I go inside and give the nightclerk a shopping bag. He pulls one of the bottles out, looks at the label and says “This is the best rum there is. You shouldn’t have gone this far, even if I’m not saying do it again and I won’t be your friend,” and gives me a fresh copy of tomorrow morning’s newspaper and for the first time says “Have a pleasant sleep.”

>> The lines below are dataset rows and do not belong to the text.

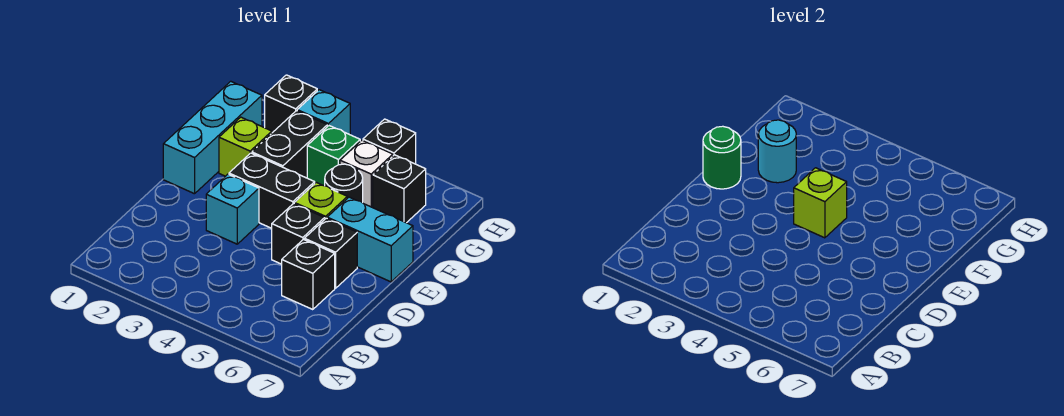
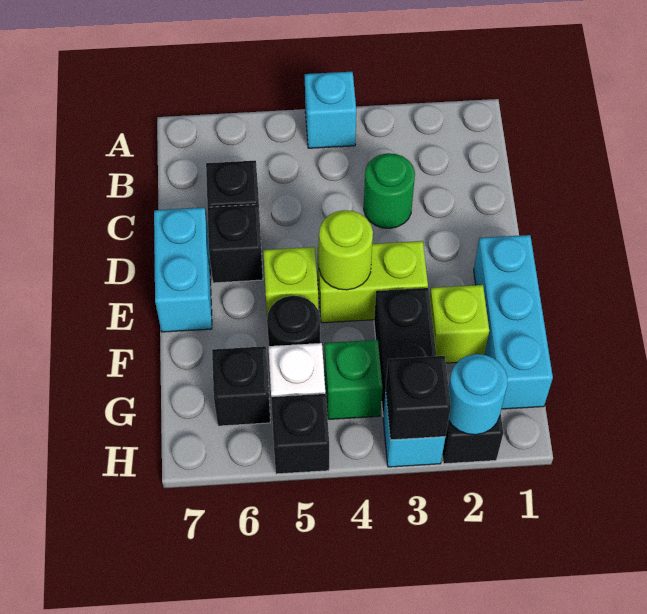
cyan 1x1 brick [206,174,259,244] -> cyan 1x1 brick moved to [305,72,356,148]
black 1x1 brick [272,204,325,264] -> black 1x1 brick moved to [385,356,451,440]
green 1x1 round brick [703,126,741,189] -> green 1x1 round brick moved to [364,153,415,228]
black 1x2 brick [229,153,315,228] -> lime 1x2 brick [318,241,428,323]
lime 1x1 brick [794,168,847,238] -> lime 1x1 round brick [319,210,373,290]
cyan 1x2 brick [327,197,413,282] -> cyan 1x2 brick turned to [154,207,212,332]
cyan 1x1 round brick [758,120,796,183] -> cyan 1x1 round brick moved to [448,354,507,435]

Al comes every day on time, does a good job, makes even more at the bar and with the food than I did in the same period a week ago. All the customers think he’s a find and from what I can see he doesn’t steal a dime from me nor drink on the job or keep the place anything but clean and he gets rid of all the garbage every night without my getting one summons. With him working the night shift alone and me the days, I not only get to rest my head a lot more but net more in a week than I usually do including his pay. On Friday and Saturday nights and all day Sunday, when I take my first real day-off since I took over the place and just stay in the hotel and read the papers and sleep, Tina works with him, cooking and waiting tables just for the tips in it and for what sandwiches she can bring home to her kids and says she earns enough and in food to make it more than worthwhile for herself. I later tell Al “Next Sunday and any night you and Tina are here, save a little on the babysitter if you want and have your kids come in for supper on me.”